Benchmark indices pared early losses in morning trade with the Nifty reclaiming 11,400 mark. Weak global cues and rising COVID-19 cases spoiled sentiment. Banks shares witnessed major selling while pharma shares bucked trend.
At 10:24 IST, the barometer index, the S&P BSE Sensex, declined 477.57 points or 1.22% at 38,513.67. The Nifty 50 index declined 126 points or 1.09% at 11,401.30.
The broader market slipped after three days of gains. The S&P BSE Mid-Cap index fell 0.51% while the S&P BSE Small-Cap index slipped 0.52%. Both these indices outperformed the Sensex.
The market breadth was weak. On the BSE, 708 shares rose and 1413 shares fell. A total of 140 shares were unchanged.
Foreign portfolio investors (FPIs) bought shares worth Rs 7.72 crore, while domestic institutional investors (DIIs), were net buyers to the tune of Rs 120.08 crore in the Indian equity market on 3 September 2020, provisional data showed.
Total COVID-19 confirmed cases worldwide stood at 26,220,930 with 867,630 deaths. India reported 8,31,124 active cases of COVID-19 infection and 68,472 deaths while 30,37,151 patients have been discharged, according to the data from the Ministry of Health and Family Welfare, Government of India.
The Nifty Bank index tumbled 1.69% to 23,133.75. Federal Bank (down 2.24%), SBI (down 2.09%), Bank of Baroda (down 2.01%), Bandhan Bank (down 1.93%), Axis Bank (down 1.89%), RBL Bank (down 1.82%) and Punjab National Bank (down 1.74%) were top losers in Bank Nifty.

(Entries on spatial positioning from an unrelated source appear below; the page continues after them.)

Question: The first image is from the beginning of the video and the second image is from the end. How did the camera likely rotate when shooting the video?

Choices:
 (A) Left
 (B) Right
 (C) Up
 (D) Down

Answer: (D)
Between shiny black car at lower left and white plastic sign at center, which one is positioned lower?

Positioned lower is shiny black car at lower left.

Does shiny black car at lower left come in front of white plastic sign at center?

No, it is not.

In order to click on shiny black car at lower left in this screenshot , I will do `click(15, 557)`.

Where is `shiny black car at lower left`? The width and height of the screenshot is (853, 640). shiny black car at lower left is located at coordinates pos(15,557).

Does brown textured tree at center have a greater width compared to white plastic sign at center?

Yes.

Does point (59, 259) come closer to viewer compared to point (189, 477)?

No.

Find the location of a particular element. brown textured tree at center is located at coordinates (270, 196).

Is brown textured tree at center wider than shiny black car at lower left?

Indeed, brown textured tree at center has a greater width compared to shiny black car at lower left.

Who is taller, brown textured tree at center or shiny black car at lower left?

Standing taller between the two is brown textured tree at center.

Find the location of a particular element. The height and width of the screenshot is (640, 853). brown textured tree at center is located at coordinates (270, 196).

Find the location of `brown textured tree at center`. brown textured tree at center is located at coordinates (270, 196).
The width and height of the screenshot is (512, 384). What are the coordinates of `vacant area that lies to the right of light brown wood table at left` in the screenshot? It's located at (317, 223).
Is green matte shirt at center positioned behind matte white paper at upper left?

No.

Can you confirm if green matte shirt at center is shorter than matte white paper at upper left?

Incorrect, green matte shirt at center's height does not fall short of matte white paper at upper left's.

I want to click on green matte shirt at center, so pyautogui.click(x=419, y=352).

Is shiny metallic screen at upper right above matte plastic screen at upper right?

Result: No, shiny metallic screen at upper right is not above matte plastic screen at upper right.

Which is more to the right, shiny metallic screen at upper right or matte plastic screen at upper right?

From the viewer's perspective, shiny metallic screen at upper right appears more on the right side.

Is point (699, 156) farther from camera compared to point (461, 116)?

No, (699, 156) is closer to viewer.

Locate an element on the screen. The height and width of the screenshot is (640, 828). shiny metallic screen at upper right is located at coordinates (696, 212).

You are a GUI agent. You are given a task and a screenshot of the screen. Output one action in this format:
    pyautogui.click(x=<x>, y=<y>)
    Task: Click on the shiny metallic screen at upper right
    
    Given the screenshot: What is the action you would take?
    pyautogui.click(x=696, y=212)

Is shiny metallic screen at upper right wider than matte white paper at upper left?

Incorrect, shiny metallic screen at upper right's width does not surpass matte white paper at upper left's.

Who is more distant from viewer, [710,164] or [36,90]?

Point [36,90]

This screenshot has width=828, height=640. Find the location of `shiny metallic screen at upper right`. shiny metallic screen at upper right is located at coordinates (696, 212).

Banks were under pressure after the Supreme Court of India on Thursday passed an interim order saying that the accounts not declared as non-performing asset (NPA) as on 31 August shall not be declared as NPAs till further notice. When the Indian Bankers Association offered a two-month moratorium on declaring a non-serviced loan account as NPA, SC passed this interim order restraining banks from declaring loans as NPAs to protect borrowers, who are facing difficulties in arranging funds for loan repayment. The Supreme Court will continue the hearing of the case on 10 September.
Stocks in Spotlight:
KEC International fell 1.43%. The EPC company said it secured new orders worth Rs 1,401 crore across its various businesses. The company's transmission & distribution (T&D) business, including SAE Towers, has secured orders of Rs 1,143 crore for various T&D projects from Oman Electricity Transmission Company (OETC), Power Grid Corporation of India (PGCIL) and other customers. The railways business has secured orders of Rs 120 crore for overhead electrification (OHE)/civil works in India. The smart infra business has secured orders of Rs 48 crore in the defence segment in India. The company's cable business has secured orders of Rs 90 crore for supply of various types of cables/cabling projects in India and overseas. The announcement was made after market hours yesterday.
Gujarat State Fertilizers & Chemicals fell 0.22%. The company on Thursday said it has restarted its methanol plant with installed capacity of 525 metric tonnes (MT) per day. The plant was commissioned earlier in 2013, however, no commercial production took place in the plant since it was unviable due to high raw material cost and non-availability of market. Methanol is used in many industrial applications like formaldehyde, API formulations, methyl amines, dyes & intermediates, paints, solvents, adhesives, pesticides etc. In the Indian market, the major application of methanol is in formaldehyde, which accounts for 60% of methanol consumption. The production would be an import substitution for China.
CreditAccess Grameen rose 2.45% to Rs 706.25 on BSE after the company's board of directors approved a proposal for fund raising by way of issue of equity shares of Rs 1,000 crore.